Текст упражнения:

ТЕРАПИЯ ВО ВРЕМЯ УМИРАНИЯ

Для специалиста, помогающего семье пережить смерть, важно знать структуру семьи, функциональную

роль умирающего в семье и общий уровень жизненной адаптации. Попытка рассматривать все смерти с

одинаковой колокольни может привести к промаху. Некоторые хорошо функционирующие семьи

способны подготовиться к приближающейся смерти еще до ее наступления. Такая семья не нуждается в

помощи. Врачи предпочитают, чтобы большинство проблем, связанных со смертью, решали

священники, так как предполагается, что они знают, что надо делать в этом случае. И действительно,

существуют исключительно компетентные священники, интуитивно понимающие свою важную роль.

Однако многие молодые священники имеют тенденцию подходить ко всем смертям одинаково. Они

опираются на богословскую теорию смерти, которая не идет дальше обычных представлений о горе и

трауре, и пытаются помочь человеческому горю. Они могут оказать поверхностную помощь большей

части людей, но не видят более глубоких процессов. Распространенное представление о том, что плач

помогает большинству пережить горе, разделяют не все. Врачу или психологу важно понимать

ситуацию, контролировать свои эмоции, не быть категоричным и считаться с отрицанием,

существующим в семье. В своей работе с семьями я не переиначиваю слова смерть, умирать,

хоронитьи тщательно избегаю уклончивых выражений ушедший, скончавшийся, угасший. Таким

образом я показываю, что чувствую себя спокойно в этой ситуации, и это позволяет другому

чувствовать себя так же. Если врач уклончиво говорит о смерти, это не смягчает факт смерти, но

заставляет семью говорить так же, и тогда становится непонятно, о чем мы вообще говорим. Когда мы

называем

вещи своими именами, это помогает «открыть» закрытую эмоциональную систему. Я верю, что это дает

новые возможности для того, чтобы помочь семье обрести внутренний комфорт.

Следующий клинический пример содержит попытку создать открытую систему отношений со

смертельно больной пациенткой, ее семьей и медицинским персоналом. Будучи консультантом в одном

из медицинских центров, я получил приглашение провести демонстрационное интервью с родителями,

дочь которых страдала эмоциональными нарушениями. Войдя в комнату для интервью, я узнал, что у

матери девушки — рак в терминальной стадии, о чем хирург сообщил отцу, а отец — семейному

терапевту; мать же ничего об этом не знала. Работая со своими пациентами, я непременно обсудил бы

эту тему с семьей, но здесь я был вынужден срочно принимать решение, учитывая, что возможности

провести последующие встречи не будет. Это интервью наблюдала большая группа профессионалов и

стажеров. Вначале я предпочел избегать опасной темы. Начало интервью было неловким и трудным.

Задание: Укажите, кто, согласно тексту о терапии во время умирания, сообщил отцу о раке в терминальной стадии у матери девушки. Записи — это отдельный материал, не связанный с текстом.

Записи набора данных:

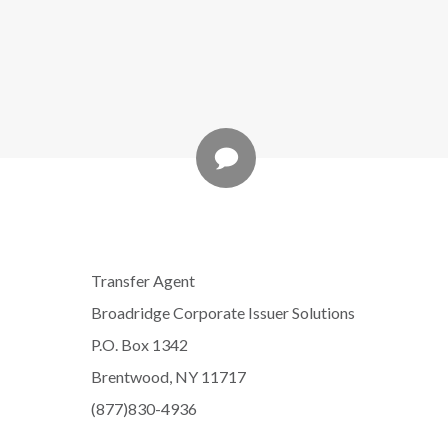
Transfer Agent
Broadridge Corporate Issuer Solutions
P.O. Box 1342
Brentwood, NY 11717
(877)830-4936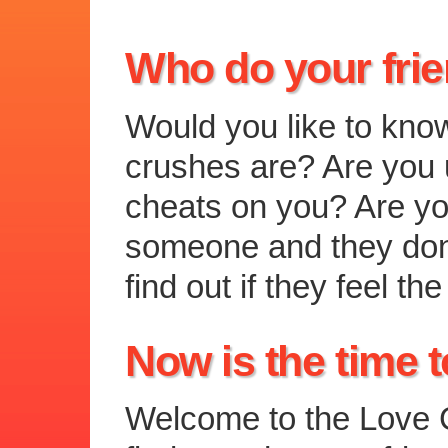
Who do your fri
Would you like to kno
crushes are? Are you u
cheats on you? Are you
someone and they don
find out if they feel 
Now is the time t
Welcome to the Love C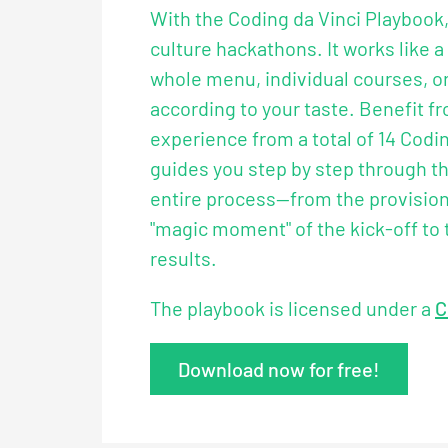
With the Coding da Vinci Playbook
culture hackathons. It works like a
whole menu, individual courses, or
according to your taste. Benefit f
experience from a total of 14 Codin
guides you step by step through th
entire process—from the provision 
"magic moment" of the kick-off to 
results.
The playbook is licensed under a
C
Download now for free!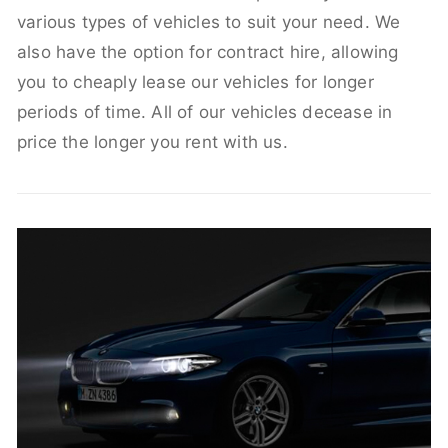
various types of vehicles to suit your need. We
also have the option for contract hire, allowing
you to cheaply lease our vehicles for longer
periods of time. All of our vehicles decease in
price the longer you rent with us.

...

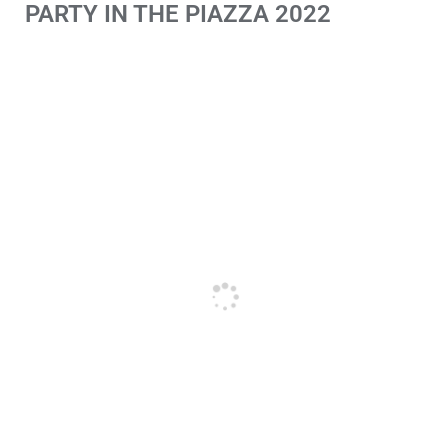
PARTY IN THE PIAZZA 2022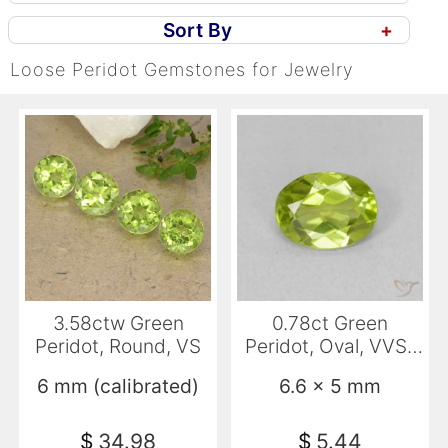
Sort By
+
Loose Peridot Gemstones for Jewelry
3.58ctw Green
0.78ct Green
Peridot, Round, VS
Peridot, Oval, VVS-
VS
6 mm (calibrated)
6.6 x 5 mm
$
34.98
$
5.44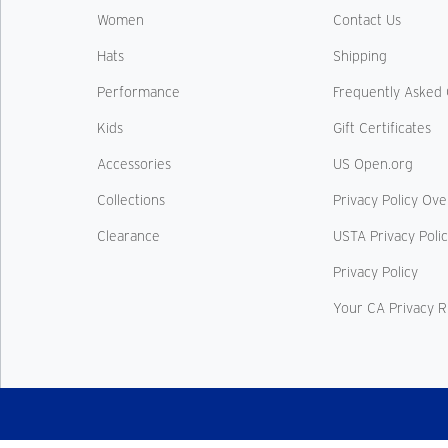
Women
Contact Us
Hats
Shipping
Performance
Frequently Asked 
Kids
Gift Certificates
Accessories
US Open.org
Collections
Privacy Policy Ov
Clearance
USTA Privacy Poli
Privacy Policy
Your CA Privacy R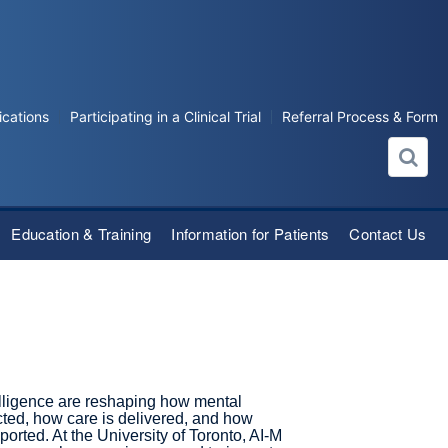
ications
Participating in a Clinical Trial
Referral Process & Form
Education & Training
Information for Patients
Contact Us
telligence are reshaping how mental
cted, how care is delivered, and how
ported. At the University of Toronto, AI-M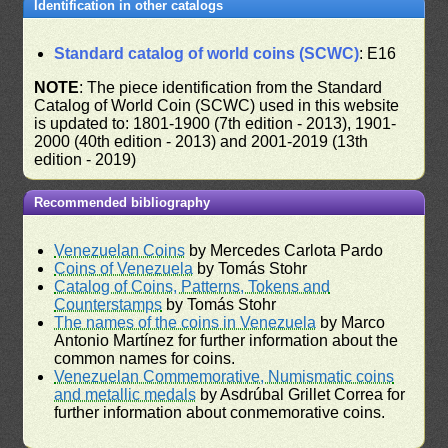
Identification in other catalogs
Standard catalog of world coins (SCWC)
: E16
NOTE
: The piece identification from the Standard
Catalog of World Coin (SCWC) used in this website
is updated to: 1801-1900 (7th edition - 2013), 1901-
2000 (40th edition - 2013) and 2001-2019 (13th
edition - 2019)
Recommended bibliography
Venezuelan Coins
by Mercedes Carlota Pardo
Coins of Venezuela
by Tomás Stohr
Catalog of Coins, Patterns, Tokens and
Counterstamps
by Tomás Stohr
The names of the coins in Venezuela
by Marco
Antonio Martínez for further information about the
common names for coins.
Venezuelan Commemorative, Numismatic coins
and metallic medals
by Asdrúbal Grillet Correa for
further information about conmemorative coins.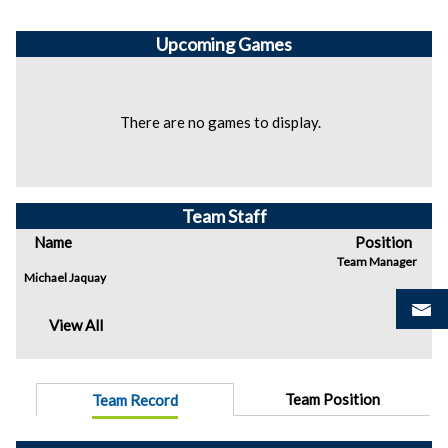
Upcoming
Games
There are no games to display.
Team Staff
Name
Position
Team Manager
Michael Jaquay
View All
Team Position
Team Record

--

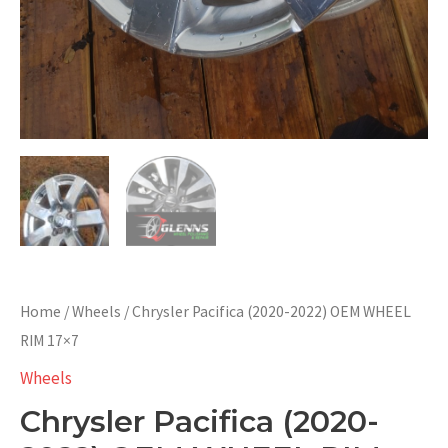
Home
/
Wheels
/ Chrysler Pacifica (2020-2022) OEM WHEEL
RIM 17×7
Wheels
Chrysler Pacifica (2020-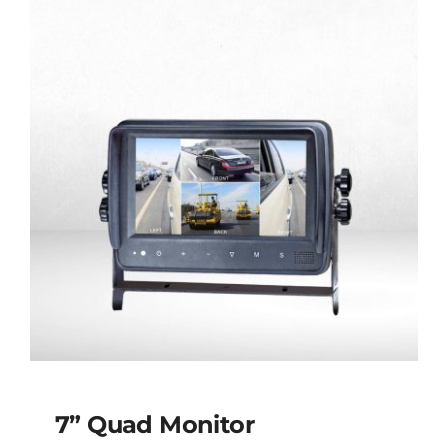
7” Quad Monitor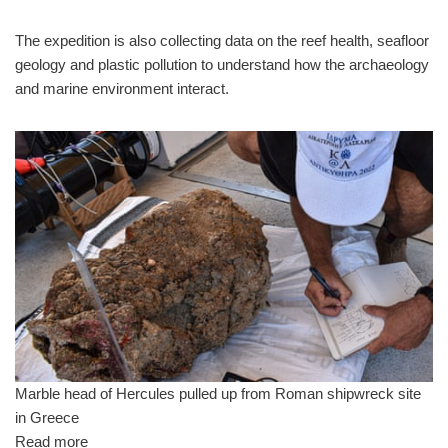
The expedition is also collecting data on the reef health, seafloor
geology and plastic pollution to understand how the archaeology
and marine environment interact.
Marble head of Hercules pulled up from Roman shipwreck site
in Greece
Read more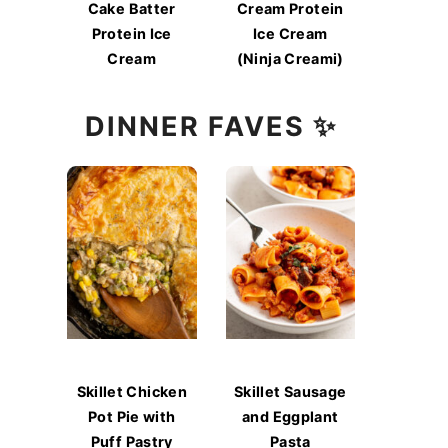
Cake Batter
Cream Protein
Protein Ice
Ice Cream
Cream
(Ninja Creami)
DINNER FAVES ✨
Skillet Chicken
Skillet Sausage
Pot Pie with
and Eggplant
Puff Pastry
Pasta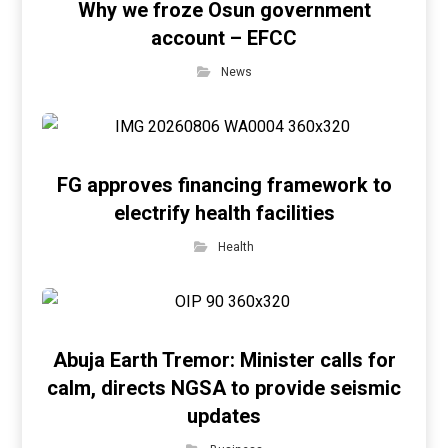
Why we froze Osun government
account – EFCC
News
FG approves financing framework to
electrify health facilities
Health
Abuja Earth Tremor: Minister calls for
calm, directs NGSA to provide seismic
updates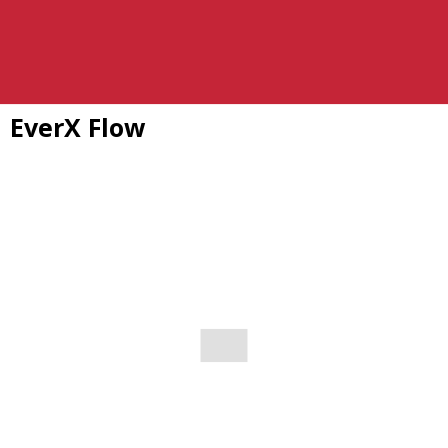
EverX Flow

Ответ: Хирург.